▸ **Entries shown**:
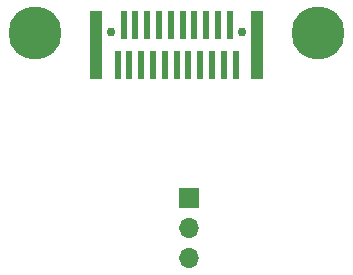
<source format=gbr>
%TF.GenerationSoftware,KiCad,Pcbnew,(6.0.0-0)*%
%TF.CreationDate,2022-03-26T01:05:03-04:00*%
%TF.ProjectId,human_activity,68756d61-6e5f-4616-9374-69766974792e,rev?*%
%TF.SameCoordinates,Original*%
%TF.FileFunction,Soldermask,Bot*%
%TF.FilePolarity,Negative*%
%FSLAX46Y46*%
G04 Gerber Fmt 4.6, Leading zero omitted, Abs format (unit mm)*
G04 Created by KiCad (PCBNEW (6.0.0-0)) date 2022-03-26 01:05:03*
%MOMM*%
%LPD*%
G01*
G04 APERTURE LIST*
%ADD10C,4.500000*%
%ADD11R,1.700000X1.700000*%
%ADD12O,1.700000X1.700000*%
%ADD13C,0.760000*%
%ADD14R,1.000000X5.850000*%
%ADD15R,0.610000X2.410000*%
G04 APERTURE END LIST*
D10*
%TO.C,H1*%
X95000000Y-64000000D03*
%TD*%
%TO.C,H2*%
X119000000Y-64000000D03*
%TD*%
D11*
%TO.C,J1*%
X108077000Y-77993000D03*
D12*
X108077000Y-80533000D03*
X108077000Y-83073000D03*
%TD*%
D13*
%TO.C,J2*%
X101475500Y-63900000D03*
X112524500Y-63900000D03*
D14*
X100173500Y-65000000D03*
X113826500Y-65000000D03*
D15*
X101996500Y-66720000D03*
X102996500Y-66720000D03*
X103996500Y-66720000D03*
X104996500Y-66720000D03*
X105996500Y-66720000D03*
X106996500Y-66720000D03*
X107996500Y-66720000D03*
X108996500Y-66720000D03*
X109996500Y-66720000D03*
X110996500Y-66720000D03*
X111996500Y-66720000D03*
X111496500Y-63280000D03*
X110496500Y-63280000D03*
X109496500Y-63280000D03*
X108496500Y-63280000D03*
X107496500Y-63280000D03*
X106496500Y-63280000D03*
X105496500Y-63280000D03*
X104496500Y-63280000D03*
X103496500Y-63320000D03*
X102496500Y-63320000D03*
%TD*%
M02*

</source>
--
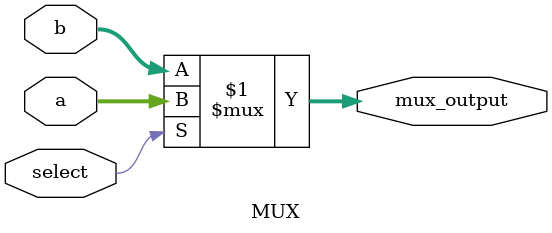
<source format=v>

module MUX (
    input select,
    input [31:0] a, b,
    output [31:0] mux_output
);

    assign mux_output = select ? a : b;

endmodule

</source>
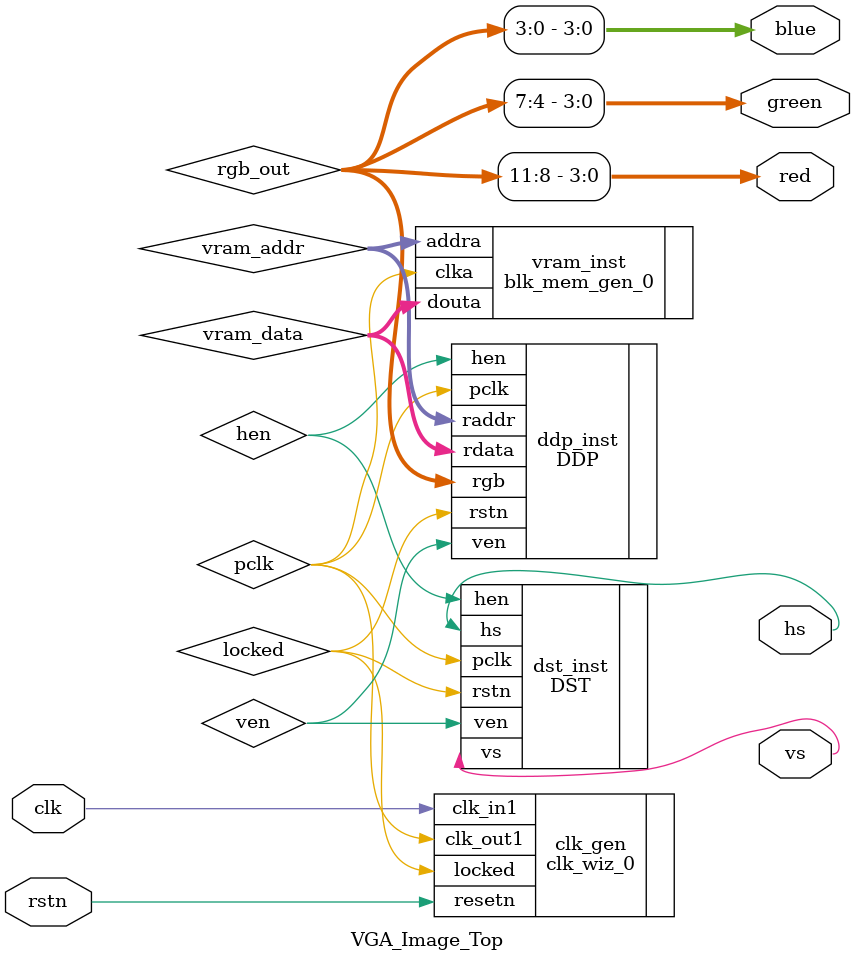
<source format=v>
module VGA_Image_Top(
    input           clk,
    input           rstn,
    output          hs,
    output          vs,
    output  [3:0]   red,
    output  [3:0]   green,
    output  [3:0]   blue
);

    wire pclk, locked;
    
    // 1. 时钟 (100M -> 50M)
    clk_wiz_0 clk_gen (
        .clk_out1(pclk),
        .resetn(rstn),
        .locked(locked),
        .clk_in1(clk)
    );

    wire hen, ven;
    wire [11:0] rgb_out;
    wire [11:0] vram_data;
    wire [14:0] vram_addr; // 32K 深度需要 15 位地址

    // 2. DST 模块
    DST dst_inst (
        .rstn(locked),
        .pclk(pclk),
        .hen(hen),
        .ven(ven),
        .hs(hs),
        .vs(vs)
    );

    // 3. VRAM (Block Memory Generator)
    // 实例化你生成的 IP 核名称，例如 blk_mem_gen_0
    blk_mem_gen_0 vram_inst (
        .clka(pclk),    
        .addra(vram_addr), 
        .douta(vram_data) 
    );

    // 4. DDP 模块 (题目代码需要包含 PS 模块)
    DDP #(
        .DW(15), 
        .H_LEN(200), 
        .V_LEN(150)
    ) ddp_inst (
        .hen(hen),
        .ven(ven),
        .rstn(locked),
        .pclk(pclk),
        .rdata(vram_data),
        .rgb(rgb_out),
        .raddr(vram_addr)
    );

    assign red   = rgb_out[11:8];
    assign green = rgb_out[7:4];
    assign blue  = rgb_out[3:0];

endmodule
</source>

▸ **Prompt**:
All lines of the records containing "LIST" should be shown.

▸ **Task result**:
G04 APERTURE LIST*
G04 APERTURE END LIST*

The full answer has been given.